The varied topography of Cross Island includes hills, bays, inlets, high sea cliffs, and several cobble beaches scattered along all but its rugged south shore. Vegetation on the island is dominated by dense stands of red and white spruce, balsam fir, yellow and paper birch, and red and striped maple. Several grassy opening and wetlands support a diversity of plant and wildlife species. Botanical species of note include livid sedge and coast blite goosefoot, both State-listed threatened species, and maritime slope bog, a rare plant community. A pair of threatened bald eagles has nested on the island in recent years.

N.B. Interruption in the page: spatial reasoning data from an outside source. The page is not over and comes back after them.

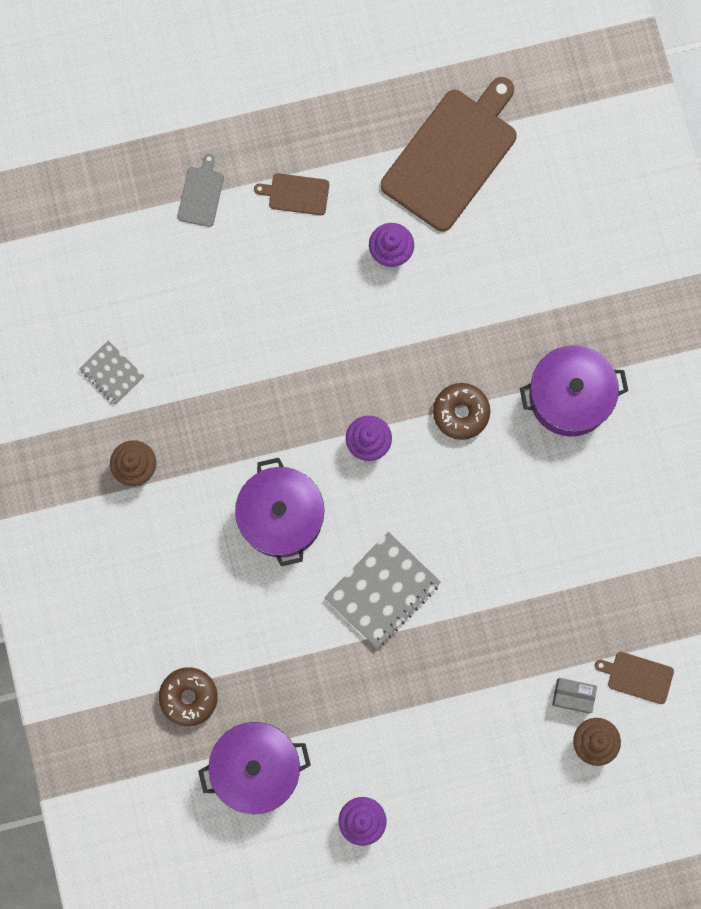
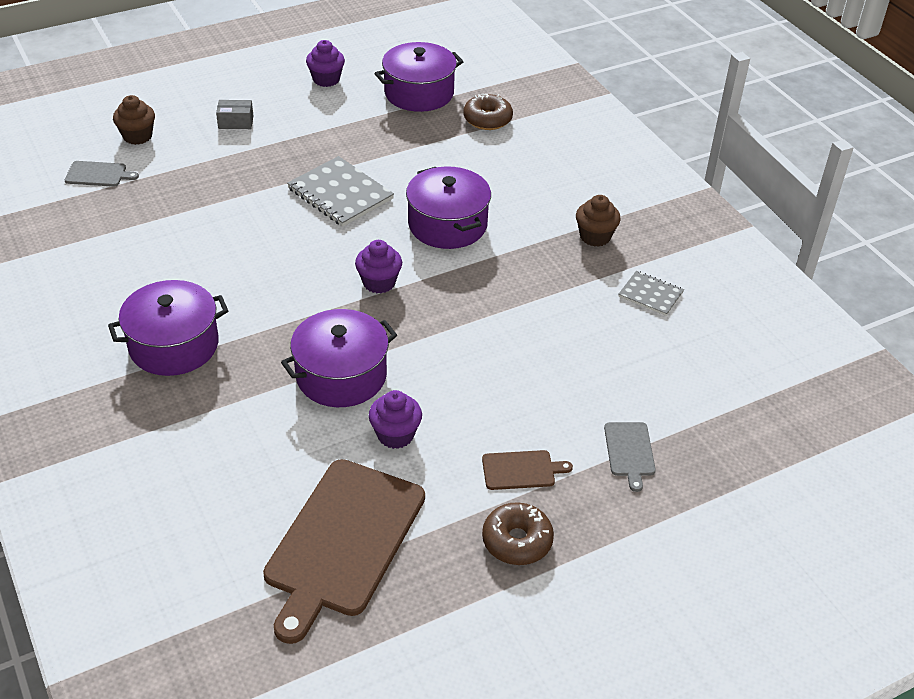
camera: 165 degrees right, 35 degrees down
(382, 590) = (340, 194): grey notebook -> grey notebook turned 75 degrees counterclockwise
(425, 328) = (341, 375): none -> purple pot
(461, 413) = (289, 316): brown donut -> brown donut (517, 541)
(573, 696) = (157, 157): grey box -> grey box (236, 122)
(637, 677) = (98, 174): brown cutting board -> grey cutting board

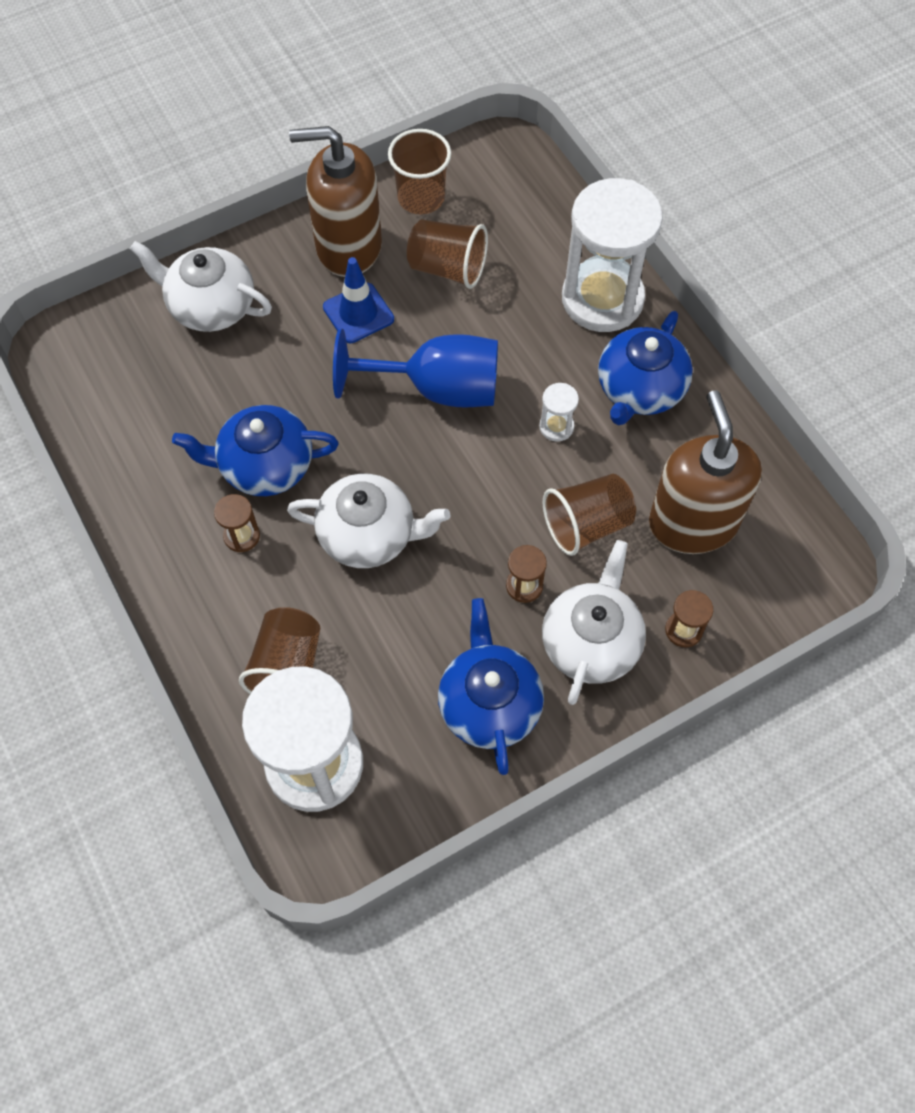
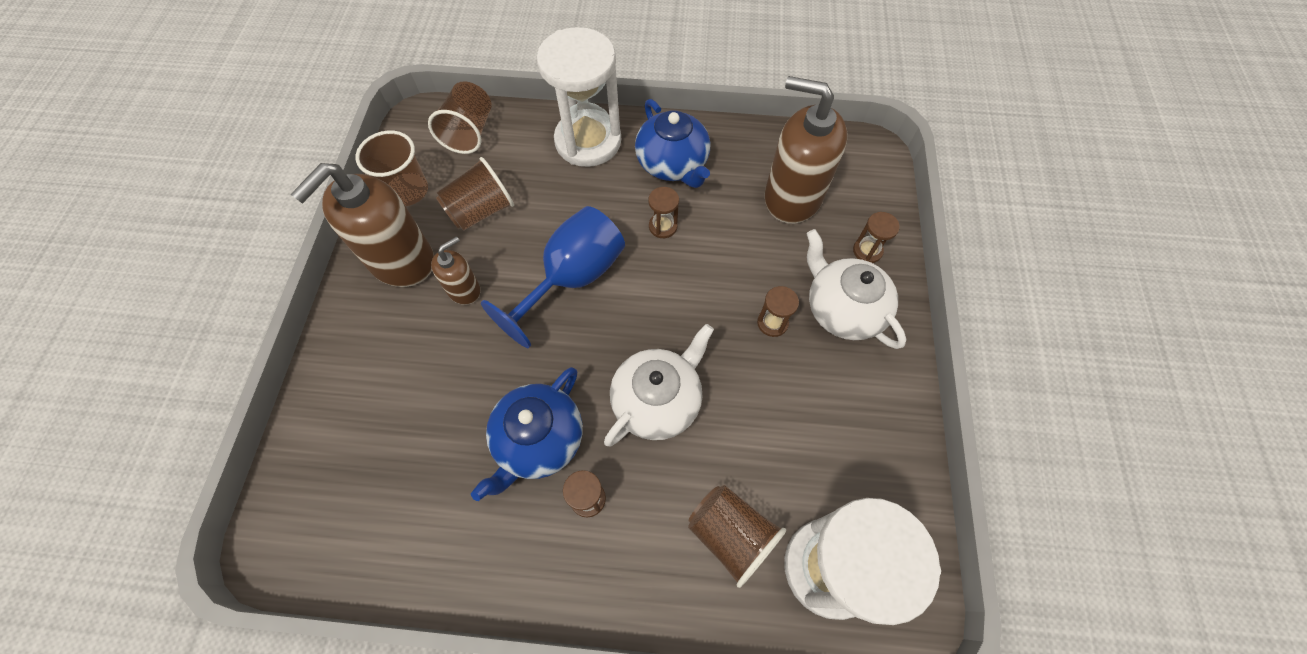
camera: 55 degrees left, 0 degrees up
(211, 306) = (358, 391): white teapot -> none
(358, 313) = (464, 290): blue traffic cone -> brown soap dispenser
(489, 704) = (852, 404): blue teapot -> none
(556, 427) = (663, 226): white hourglass -> brown hourglass
(586, 525) = (751, 256): brown cup -> brown cup (469, 132)

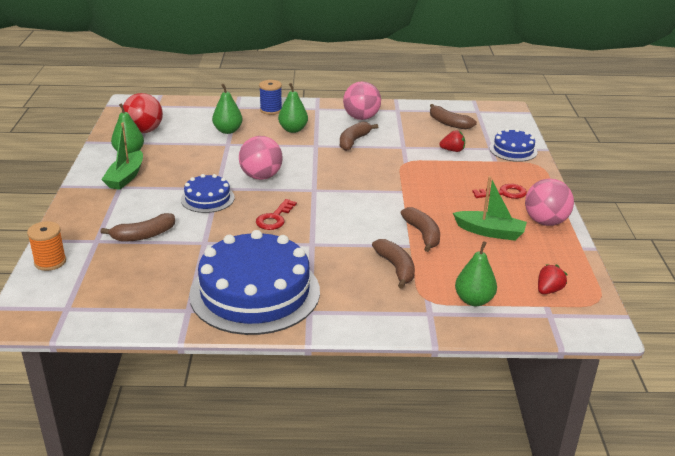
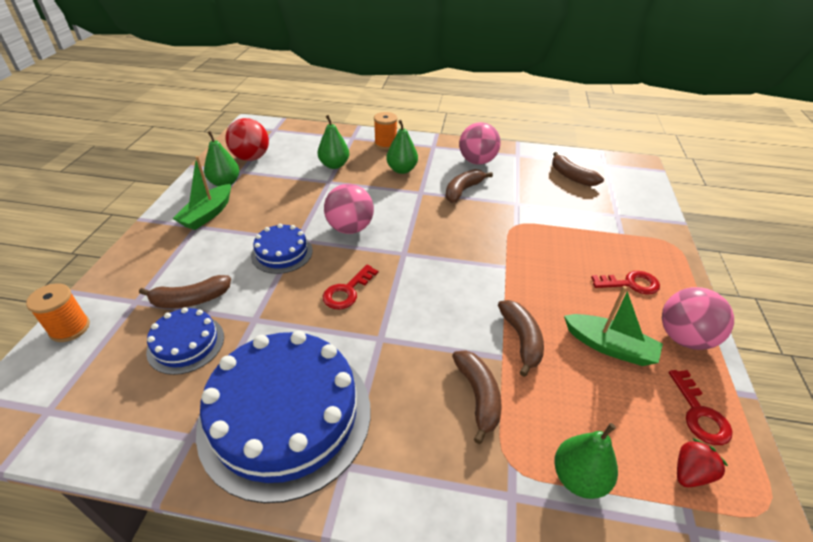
camera: 10 degrees right, 10 degrees up
(271, 110) = (385, 144): blue spool -> orange spool
(452, 150) = (572, 213): red strawberry -> none
(513, 150) = (644, 220): blue cake -> blue cake (186, 344)
(556, 261) = (699, 413): none -> red key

The vegetation on Mink and Scotch Island is dominated by red spruce and balsam fir. Bald eagles have recently nested on Mink Island, and it is believed that the same breeding pair of eagles has also nested on Outer Double Head Shot and Cross Islands. The vegetation on Outer and Inner Double Head Shot Islands is divided between red spruce and balsam fir on the northern portions of the islands, and mixed grasses dominating the southern portions of the islands. Herring and great black-backed gulls, Leach's storm petrels, and common eiders nest on the islands. Old Man Island is dominated by granite ledges and sea stacks. Vegetation on the island is sparse. This island is one of only seven islands in the Gulf of Maine to support nesting razorbills.

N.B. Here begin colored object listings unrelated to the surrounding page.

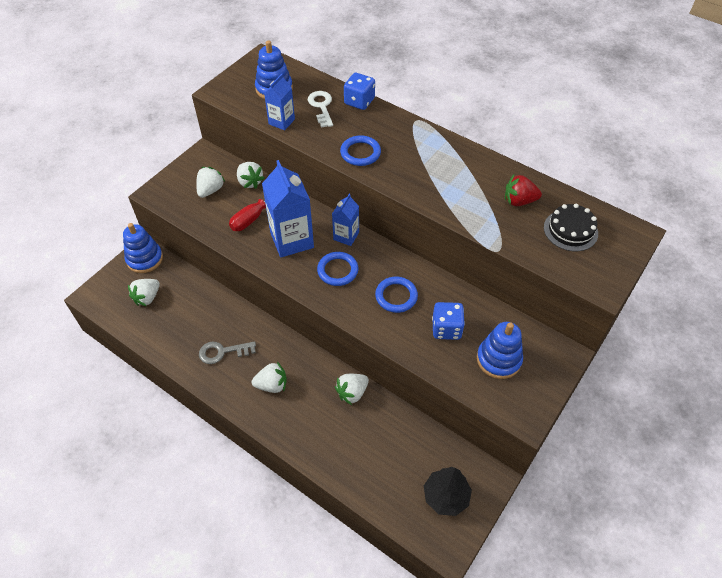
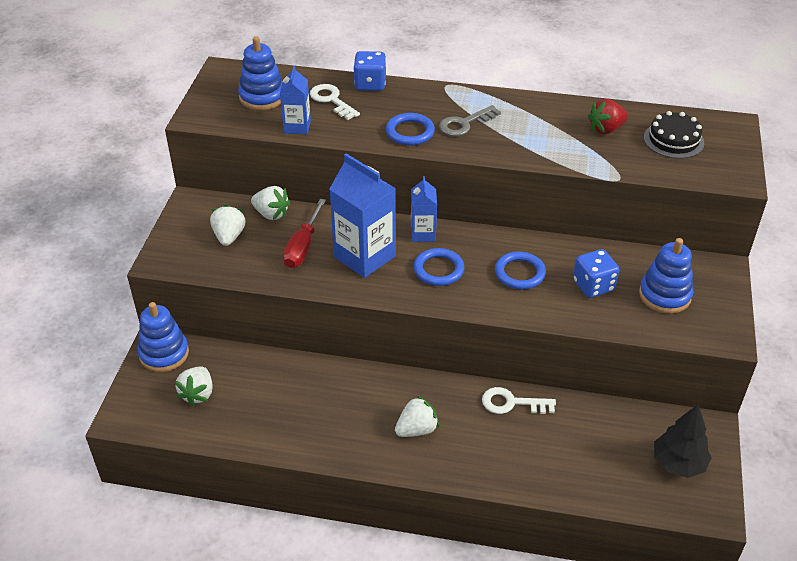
camera: 25 degrees left, 10 degrees down
(222, 352) = (334, 417): grey key -> grey key (465, 124)
(352, 393) = (512, 403): white strawberry -> white key

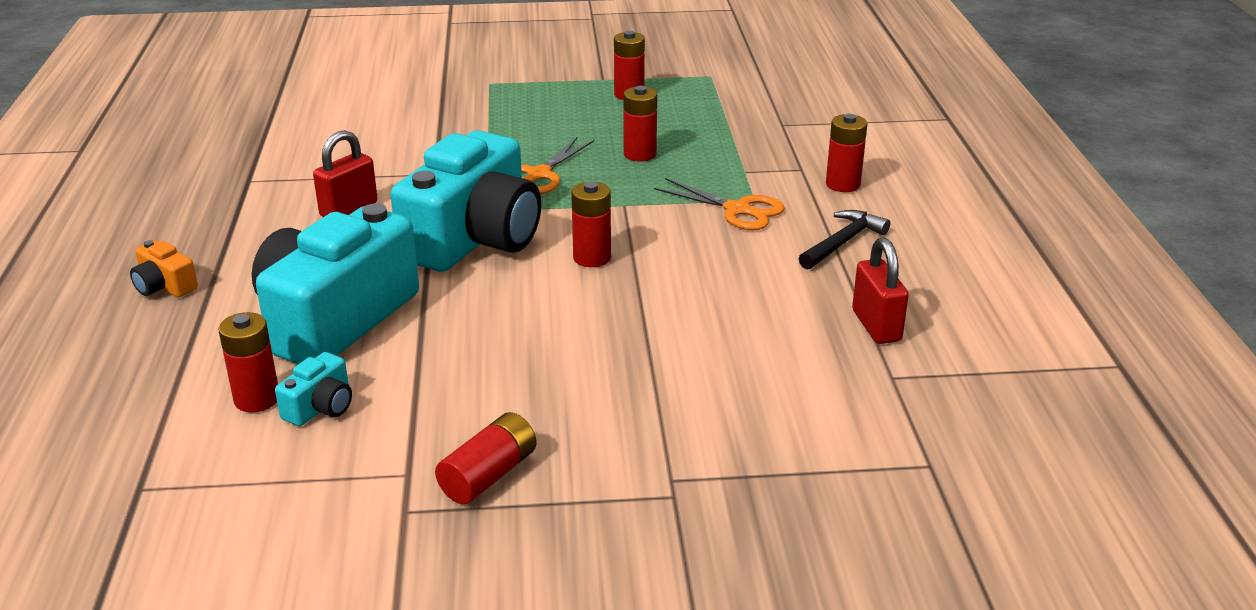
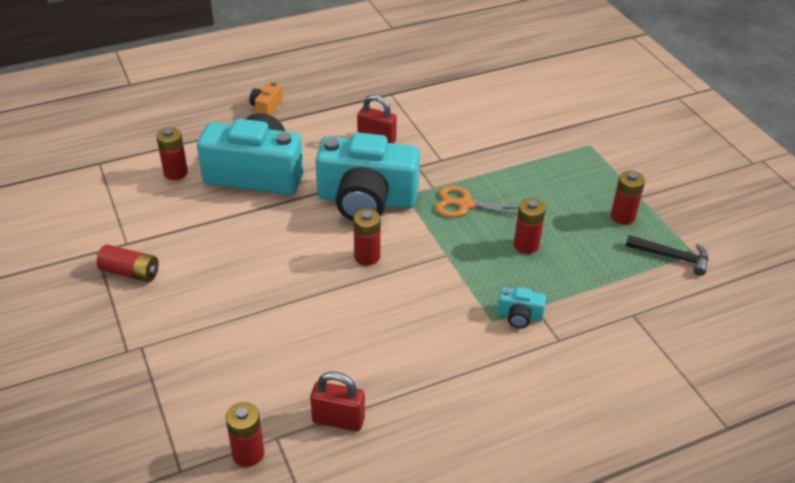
camera: 70 degrees right, 10 degrees up
(320, 407) = (174, 196): turquoise camera -> turquoise camera (519, 316)
(738, 210) = (470, 315): orange scissors -> none
(842, 242) = (451, 383): black hammer -> black hammer (672, 257)
(843, 184) = (546, 369): red battery -> red battery (248, 453)
(876, 326) = (338, 420): red padlock -> red padlock turned 45 degrees clockwise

Inter-tidal wetlands surrounding the six islands within Cross Island NWR provide extensive foraging opportunities for a variety of breeding, migratory, and wintering species. Spring and fall migrations draw flocks of waterfowl, particularly American black ducks, blue and green-winged teal, common goldeneye, bufflehead and long-tailed ducks. Raptors and songbirds also use the islands to rest and feed during migration. Shorebirds feast on invertebrates in the saltmarshes and mud flats, putting on fat to carry them on their long flight to South America.
The Refuge was acquired in 1980, and is now managed as part of Petit Manan National Wildlife Refuge Complex.

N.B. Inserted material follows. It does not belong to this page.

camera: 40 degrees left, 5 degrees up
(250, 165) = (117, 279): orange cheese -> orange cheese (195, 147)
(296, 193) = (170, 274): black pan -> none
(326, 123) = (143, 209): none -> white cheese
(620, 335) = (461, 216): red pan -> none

Like many of the islands on the Maine coast, islands within the Cross Island NWR have a long history of human habitation. Known by the Native Americans as Sebohegonet, Cross Island was for generations used as a base for fishing operations. Later, early mariners also used the island as a base for their fishing activities. In the latter half of the 19th century, Cross Island supported several saltwater farms and even a small village with a school and store.
The U.S. Lifesaving Service built a lifesaving station on Cross in 1874, which became a Coast Guard station in 1928. The Coast Guard soon abandoned the old lifesaving station, and built a new station at Northeast Harbor in the 1930's. Prior to Service acquisition, the island also had an extensive history of commercial timber harvesting and commercial hunting operations.